Altay Cem Meriç Hocayı linç eden edene. Neymiş efendim kadın erkek karışık konferans yapıyormuş. Sanırsın kadın erkek karışık parti vermiş adam.
Meselenin fıkıhla falan alakası yok. Altay Hoca onca cemaat, tarikat ve Stk’nın yapamadığını tek başına yaptığı için kıskanıyor, softa zihniyette olanlar. Cemaatleri ya da şunu bunu küçümsüyor muyum? Haddime değil. Ben de bir cemaatte bulundum, istifade ettim, kendimi bir cemaat sayesinde muhafaza ettim hatta. Bunu söylemekten de hiçbir zaman çekinmedim. İmam Hatipte okumama rağmen 5 vakit namaz kılmayan ben, Risale-i Nurları okumaya başladıktan sonra ciddi anlamda Allah’ı ve Peygamberini tanımaya başladım. Bugün Allah’a ve Efendimize hakiki bir muhabbet besleyebiliyorsam bunun en birinci sebebi Risale-i Nurlardır.
Başka grupların sohbetlerine de devam ettiğim oldu zaman zaman. Hem de birinin çağırmasıyla değil bizzat kendim merak ederek gittim bunların hepsine. Hepsinden de illaki fayda gördüm.
Ancak devir değişti. Devir değişince metotların da değişmesi gerekiyor haliyle. Bugün ne bir cemaat ne tarikat hatta ne de bir İslamcı Stk kendini güncelleyemedi. Güncelleyemediği için de kendine müşteri bulamıyor zaten. Lisede bizimle ilgilenen veya üniversitede beraber kaldığımız ağabeylere soruyorum mesela, “Eskisi gibi değil, artık çok talebe gelmiyor.” diyorlar. Gelmeyecekler de. Her geçen gün daha da azalacak ve mevcut şekilde işleyen hangi oluşum varsa hepsi yok olup gidecek. Bunları görmek için alim olmaya gerek yok. Gençleri gözlemleyin yeter. Ben öğretmenim her sene bilfiil 250 öğrencinin dersine giriyorum. Bu gençleri kaybetmek istemiyorsak başka bir dil, başka bir yöntem şart. “Sosyal medya vs derken ortam çok bozuldu, ondan böyle, elimizden kayıp gidiyorlar” diye yakınmanın anlamı yok. Adamakıllı ilgilenildiğinde öğrenciler gayet de talip oluyorlar.
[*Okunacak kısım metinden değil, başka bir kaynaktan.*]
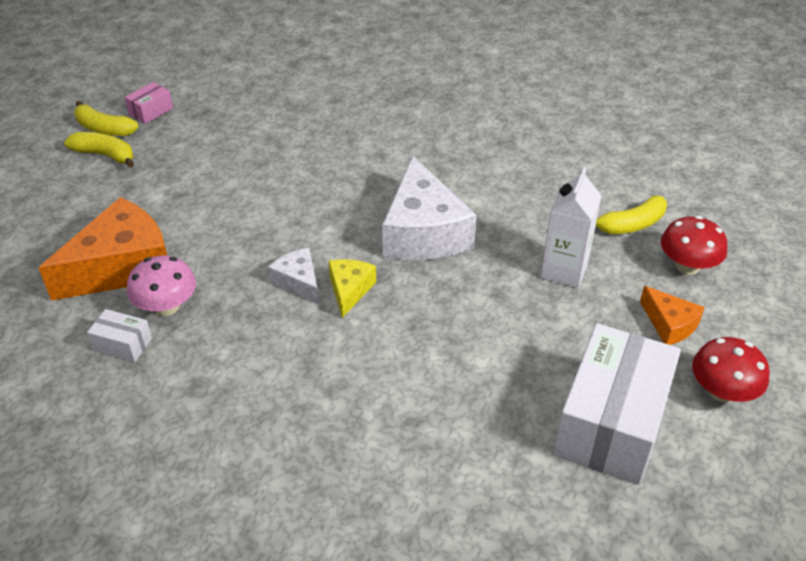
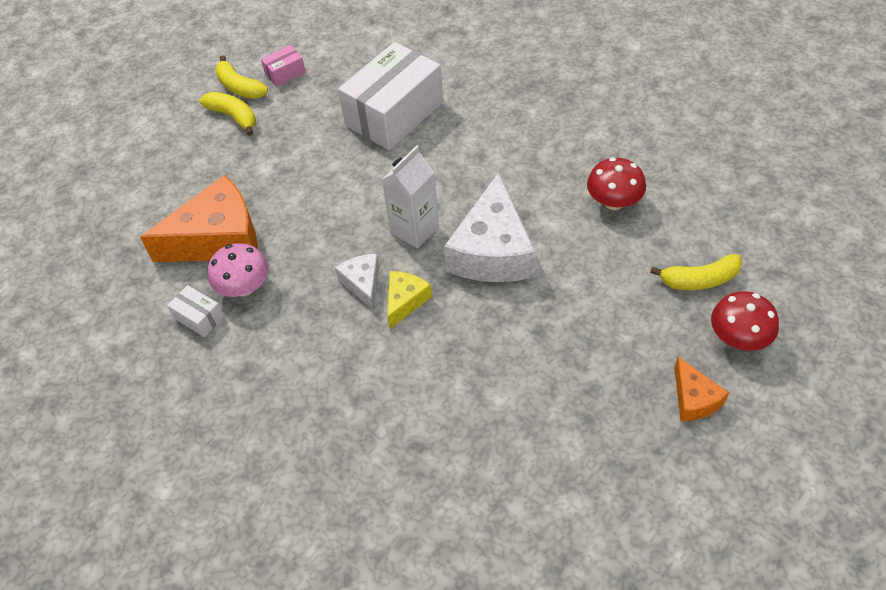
camera: 20 degrees right, 10 degrees up
(564, 271) = (612, 319): white carton -> white carton (414, 229)
(611, 423) = (596, 490): white box -> white box (394, 114)
(722, 392) = (717, 482): red mushroom -> red mushroom (613, 201)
Okullardaki müfredat hiçbir zaman işe yaramadığı gibi şimdi hiçbir şeye yaramıyor. İtiraf edeyim, ilahiyatta aldığımız eğitim bile özellikle inanç konularında çocukların sorunlarına cevap üretebilecek türden değil. Çoğu dernek de zaten hâlâ 100 yıl öncesinin meseleleriyle uğraşıyor. Geçen bir tanıdık, lise talebesine İhvan-ı Müslimîni anlattığından bahsetti mesela.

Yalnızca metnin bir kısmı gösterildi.